# Duck hunting Utah Lake



## dadams41 (Jul 9, 2013)

Where to duck hunt on Utah Lake? We usually go all the way up in Brigham City but Utah Lake is a little closer for us. WHere are the good public spots? any information will help, just not very familiar with the area. Thanks


----------



## Paratrooper1944 (Oct 3, 2013)

Do you have a boat or are you a foot soldier?


----------



## hotspot (Jan 12, 2009)

dadams41 said:


> Where to duck hunt on Utah Lake? We usually go all the way up in Brigham City but Utah Lake is a little closer for us. WHere are the good public spots? any information will help, just not very familiar with the area.

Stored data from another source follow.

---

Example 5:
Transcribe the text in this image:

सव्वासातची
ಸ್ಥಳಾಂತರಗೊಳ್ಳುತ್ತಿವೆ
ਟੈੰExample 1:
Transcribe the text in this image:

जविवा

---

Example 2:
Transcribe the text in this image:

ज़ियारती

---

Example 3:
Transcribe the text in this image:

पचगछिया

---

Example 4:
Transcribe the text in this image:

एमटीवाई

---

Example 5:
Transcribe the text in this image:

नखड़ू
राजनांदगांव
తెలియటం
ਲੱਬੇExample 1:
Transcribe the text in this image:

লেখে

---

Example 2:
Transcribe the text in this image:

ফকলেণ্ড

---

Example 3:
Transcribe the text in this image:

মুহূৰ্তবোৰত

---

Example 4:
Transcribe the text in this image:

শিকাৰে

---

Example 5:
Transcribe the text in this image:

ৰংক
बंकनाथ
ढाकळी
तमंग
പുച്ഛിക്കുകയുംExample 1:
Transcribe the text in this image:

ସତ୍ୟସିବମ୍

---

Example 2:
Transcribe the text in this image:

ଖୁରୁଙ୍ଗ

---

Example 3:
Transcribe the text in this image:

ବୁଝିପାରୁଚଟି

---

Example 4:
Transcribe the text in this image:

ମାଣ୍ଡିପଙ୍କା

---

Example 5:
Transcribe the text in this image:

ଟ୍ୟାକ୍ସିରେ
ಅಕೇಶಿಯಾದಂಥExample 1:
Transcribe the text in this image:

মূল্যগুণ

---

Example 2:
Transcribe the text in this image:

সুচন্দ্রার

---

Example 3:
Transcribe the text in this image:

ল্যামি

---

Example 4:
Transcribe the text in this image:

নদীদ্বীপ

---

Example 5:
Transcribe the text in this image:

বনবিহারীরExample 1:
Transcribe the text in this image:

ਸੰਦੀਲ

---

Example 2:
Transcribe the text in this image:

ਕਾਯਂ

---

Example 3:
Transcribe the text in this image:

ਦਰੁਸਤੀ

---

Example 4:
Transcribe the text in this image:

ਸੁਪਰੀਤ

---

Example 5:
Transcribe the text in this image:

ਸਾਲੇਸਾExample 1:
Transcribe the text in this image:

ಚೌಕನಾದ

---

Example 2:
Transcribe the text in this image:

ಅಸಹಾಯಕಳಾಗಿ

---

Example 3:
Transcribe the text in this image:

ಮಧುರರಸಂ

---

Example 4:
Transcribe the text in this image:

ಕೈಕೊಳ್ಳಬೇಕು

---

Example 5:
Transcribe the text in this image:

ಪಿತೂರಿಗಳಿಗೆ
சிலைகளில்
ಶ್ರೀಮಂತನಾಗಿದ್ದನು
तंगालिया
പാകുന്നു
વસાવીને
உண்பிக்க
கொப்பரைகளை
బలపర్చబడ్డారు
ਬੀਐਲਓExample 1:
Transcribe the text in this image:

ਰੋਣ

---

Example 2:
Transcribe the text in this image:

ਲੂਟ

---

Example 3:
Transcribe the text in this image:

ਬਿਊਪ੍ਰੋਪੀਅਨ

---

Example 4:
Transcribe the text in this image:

Thanks


Farmington bay, Howard slough, Ogden bay, Harold crane are all closer than Brigham city. Plenty of area to learn that's closer to you.


----------



## Utmuddguy (Aug 25, 2013)

Utah lakes tough this year more foot deep mud than water.


----------



## dadams41 (Jul 9, 2013)

hotspot said:


> Farmington bay, Howard slough, Ogden bay, Harold crane are all closer than Brigham city. Plenty of area to learn that's closer to you.

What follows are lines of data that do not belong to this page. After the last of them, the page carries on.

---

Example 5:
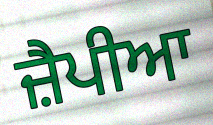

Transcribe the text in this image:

ਜ਼ੈਪੀਆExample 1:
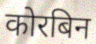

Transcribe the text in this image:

कोरबिन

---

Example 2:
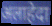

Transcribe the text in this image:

अलाहेदा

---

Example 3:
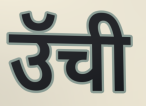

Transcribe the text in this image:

उॅची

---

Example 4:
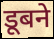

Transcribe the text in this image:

डूबने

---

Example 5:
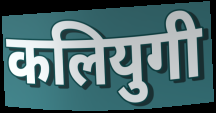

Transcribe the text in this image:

कलियुगीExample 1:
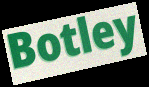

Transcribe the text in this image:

Botley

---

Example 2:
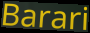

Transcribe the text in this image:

Barari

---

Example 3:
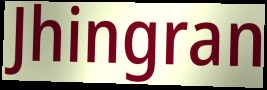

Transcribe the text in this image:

Jhingran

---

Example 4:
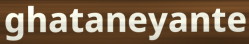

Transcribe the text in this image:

ghataneyante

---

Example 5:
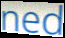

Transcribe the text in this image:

ned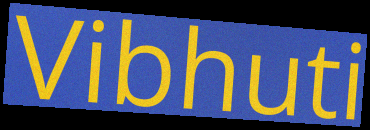
VibhutiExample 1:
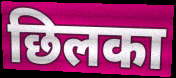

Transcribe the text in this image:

छिलका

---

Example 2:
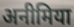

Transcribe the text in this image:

अनीमिया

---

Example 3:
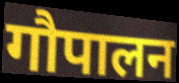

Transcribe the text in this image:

गौपालन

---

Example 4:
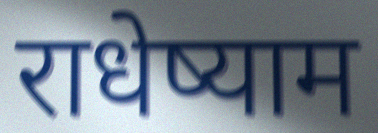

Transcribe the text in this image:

राधेष्याम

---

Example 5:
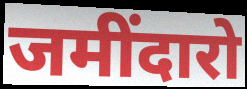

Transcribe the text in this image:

जमींदारोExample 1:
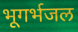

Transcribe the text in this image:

भूगर्भजल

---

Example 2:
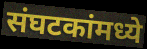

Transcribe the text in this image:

संघटकांमध्ये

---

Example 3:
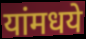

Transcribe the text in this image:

यांमधये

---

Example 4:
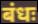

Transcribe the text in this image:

बंधः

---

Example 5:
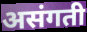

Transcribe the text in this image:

असंगती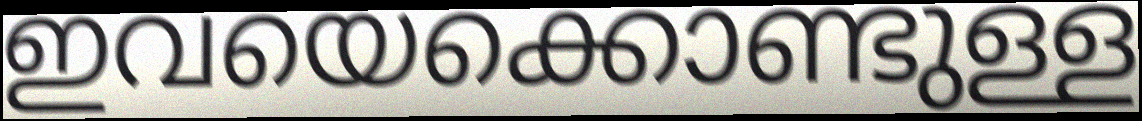
ഇവയെക്കൊണ്ടുള്ളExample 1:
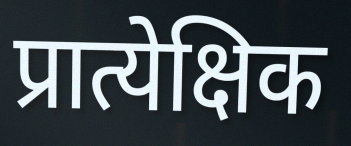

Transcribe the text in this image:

प्रात्येक्षिक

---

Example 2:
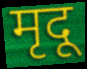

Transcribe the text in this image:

मृदू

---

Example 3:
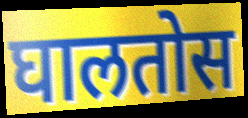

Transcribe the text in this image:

घालतोस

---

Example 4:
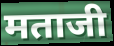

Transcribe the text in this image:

मताजी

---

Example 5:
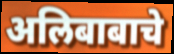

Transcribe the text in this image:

अलिबाबाचेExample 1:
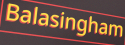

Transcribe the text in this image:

Balasingham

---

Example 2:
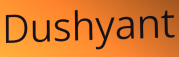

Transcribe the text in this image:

Dushyant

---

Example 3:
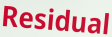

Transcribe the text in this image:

Residual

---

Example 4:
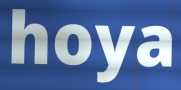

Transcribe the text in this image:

hoya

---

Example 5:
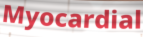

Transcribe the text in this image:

MyocardialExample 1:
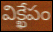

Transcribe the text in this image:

విక్ఖేపం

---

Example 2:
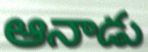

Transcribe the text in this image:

ఆనాడు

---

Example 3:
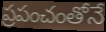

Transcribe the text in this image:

ప్రపంచంతోనే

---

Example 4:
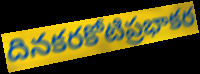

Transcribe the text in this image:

దినకరకోటిప్రభాకర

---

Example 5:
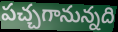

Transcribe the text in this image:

పచ్చగానున్నది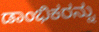
ಡಾಂಭಿಕರನ್ನು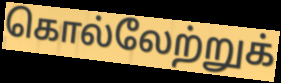
கொல்லேற்றுக்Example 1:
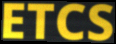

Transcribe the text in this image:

ETCS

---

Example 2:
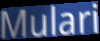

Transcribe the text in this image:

Mulari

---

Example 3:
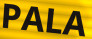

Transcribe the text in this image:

PALA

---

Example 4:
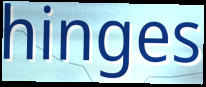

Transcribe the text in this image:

hinges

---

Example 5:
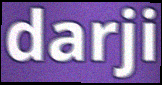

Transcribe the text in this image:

darji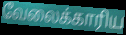
வேலைக்காரிய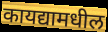
कायद्यामधील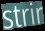
strir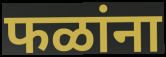
फळांना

How comparable are those. We went saturday and the 3 of us limited in the first hour and half. We live in Lehi so I'm real close to Utah Lake


----------



## dadams41 (Jul 9, 2013)

Paratrooper1944 said:


> Do you have a boat or are you a foot soldier?


No boat, not yet at least


----------



## stuckduck (Jan 31, 2008)

dadams41 said:


> How comparable are those. We went saturday and the 3 of us limited in the first hour and half. We live in Lehi so I'm real close to Utah Lake


So what's your question... sounds like you have the lake down. If your getting into the birds you have a lot more figured out than a lot of us.


----------



## Longgun (Sep 7, 2007)

you live in Lehi? 

If youre THAT close, why not do some scouting?


----------



## rolltide89 (Sep 29, 2013)

where are you going on the lake?


----------



## horn hunter (Oct 30, 2013)

Longgun said:


> you live in Lehi?
> 
> If youre THAT close, why not do some scouting?


Why spend all that time and money when you can get someone else to do it for you?


----------